Fixed vs Growth Mindset: How to Spot, Encourage, and Apply a Growth Mindset at Work

The difference between a fixed mindset and a growth mindset can quietly shape the culture of your team, the success of your projects, and your personal development. A growth mindset isn’t about blind optimism; it’s about believing skills and intelligence can be developed through effort, feedback, and perseverance. A fixed mindset assumes your abilities are set in stone.

 

Understanding the signs, encouraging growth behaviours, and applying this mindset practically in the workplace can lead to better performance and engagement.

 

Spotting the Signs: In Yourself and Others

The first step is to recognise where you or your team sit on the mindset spectrum.

Fixed mindset signs:

  • Resistance to feedback, often taking it personally.

  • Avoiding challenges for fear of failure.

  • Blaming external factors rather than taking ownership.

  • Believing that talent alone leads to success.

  • Saying things like “I’m just not good at this” or “That’s not my strength.”

Growth mindset signs:

  • Seeking out feedback as a way to improve.

  • Embracing new challenges as opportunities to learn.

  • Taking ownership of mistakes and looking for lessons.

  • Valuing effort over being seen as “naturally” talented.

  • Saying things like “What can I learn from this?” or “I haven’t mastered it yet.”

 

Look for patterns, not one-off comments. People can show both mindsets in different contexts.

 

How to Encourage a Growth Mindset

Culture and leadership play a significant role. Here’s how you can help encourage it:

  1. Normalise mistakes – Create psychological safety by openly discussing learnings from failures.

  2. Model it – Show vulnerability and talk about your learning curve.

  3. Reward effort and strategy, not just outcomes – Praise how someone approaches a problem, not just the final result.

  4. Encourage curiosity – Allow time and space for exploration and learning outside immediate tasks.

  5. Use inclusive language – Replace “you’re a natural” with “you worked hard to get there”.

You don’t need a company-wide initiative to start doing these things in your 1:1s or team meetings.

 

Applying It Practically

A growth mindset can be baked into everyday work practices:

  • During performance reviews: Ask, “What have you learned this year?” and “What would you do differently?”

  • In goal setting: Encourage stretch goals that push skills and include learning objectives.

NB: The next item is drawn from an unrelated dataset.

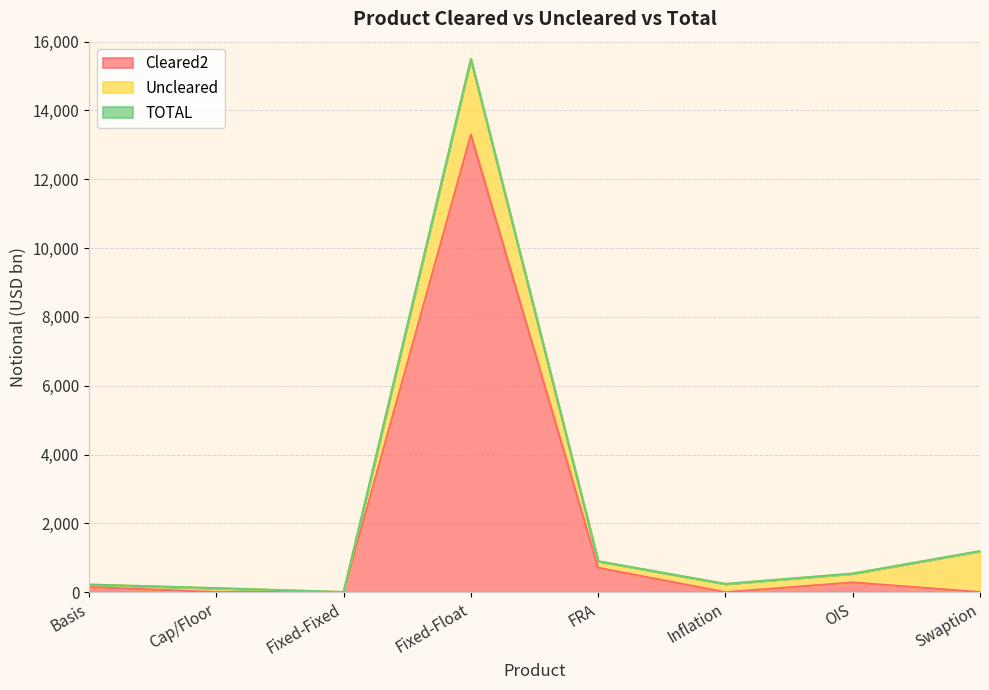

Which series changed the most between Inflation and OIS?

TOTAL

  • In meetings: Ask, “What assumptions are we making?” or “What could we try differently next time?”

  • In feedback sessions: Frame criticism constructively, focusing on progress and development.

It’s about shifting the focus from being right to getting better.

 

The Way to Spot a Lack of Growth Mindset

The clearest red flag is defensiveness around feedback. If someone consistently resists input, avoids accountability, or dismisses suggestions, they may operate from a fixed mindset. This is especially limiting in leadership roles, where adaptability and self-awareness are crucial.

Listen for responses like:

  • “That’s just how I work.”

  • “That won’t work here.”

  • “I’ve always done it this way.”

These are signs of protecting one’s ego rather than evolving with the role or environment.

 

Tips to Reframe Fixed Thinking

If you catch yourself or a team member falling into fixed patterns, here are practical ways to reframe:

  • Fixed: “I’m terrible at presenting.” Reframed: “I haven’t had much practice presenting yet. What can I do to get better?”

  • Fixed: “This team will never get it.” Reframed: “What can I do differently to help this team succeed?”

  • Fixed: “I failed.” Reframed: “What did I learn, and what can I do next time?”

Encourage people to add “yet” to limiting beliefs (“I can’t do this yet”) - a slight linguistic shift that opens the door to growth.

 

Why Bother?

A growth mindset isn’t about pretending everything is possible - it’s about being willing to try, learn, and adapt.

It’s a quiet but powerful force that, when nurtured, can transform the evolution of individuals, teams, and organisations.

To encourage it, you don’t need to overhaul your entire leadership style. Spot the signs, start the conversations, and lead by example. Growth, after all, starts with mindset.

 

Reference: Carol Dweck, Mindset: The New Psychology of Success.